**TASK TO CARRY OUT:** Output every line below as it stands, dropping only the images.
── RECORDS SUPPLIED
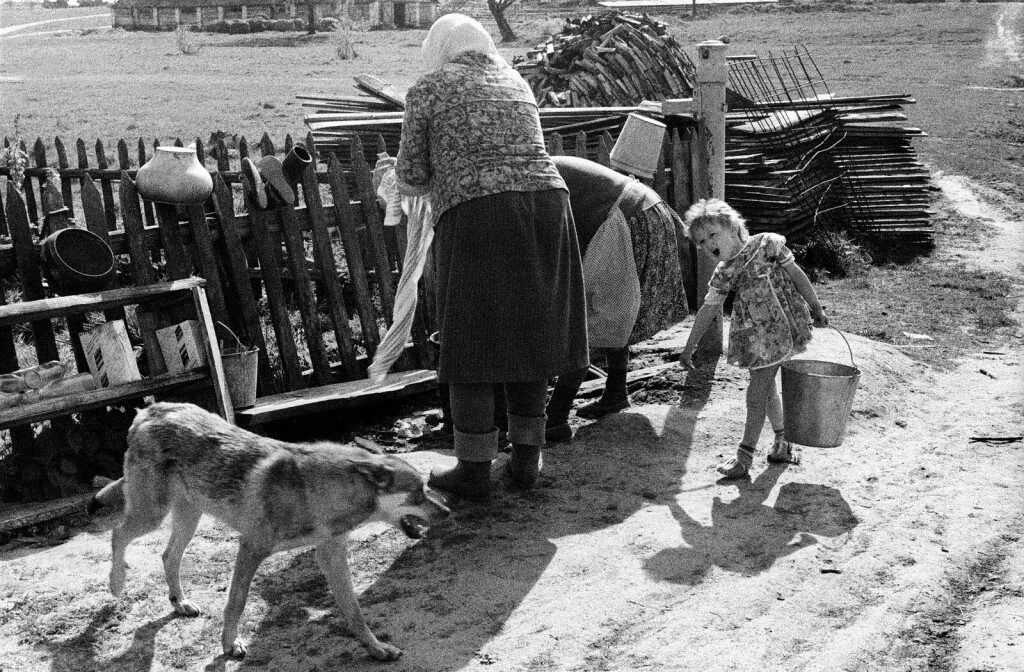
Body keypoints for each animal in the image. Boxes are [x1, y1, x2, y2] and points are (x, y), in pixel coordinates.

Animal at [90, 401, 450, 659]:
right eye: (418, 493)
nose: (448, 511)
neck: (313, 492)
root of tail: (150, 409)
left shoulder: (331, 556)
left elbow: (354, 612)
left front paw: (377, 649)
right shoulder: (251, 548)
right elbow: (236, 602)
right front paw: (229, 645)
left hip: (186, 520)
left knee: (167, 556)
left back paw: (180, 602)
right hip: (152, 515)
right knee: (118, 535)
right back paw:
────
**RESPONSE TO THE TASK:**
Body keypoints for each animal in the image. Boxes are [x1, y1, x2, y2] and points are (x, y), in pixel coordinates.

Animal at [90, 401, 450, 659]:
right eye: (418, 493)
nose: (448, 511)
neck: (313, 492)
root of tail: (150, 409)
left shoulder: (331, 556)
left elbow: (354, 612)
left front paw: (377, 649)
right shoulder: (251, 548)
right elbow: (236, 602)
right front paw: (229, 645)
left hip: (186, 520)
left knee: (167, 556)
left back paw: (180, 602)
right hip: (152, 515)
right knee: (118, 535)
right back paw:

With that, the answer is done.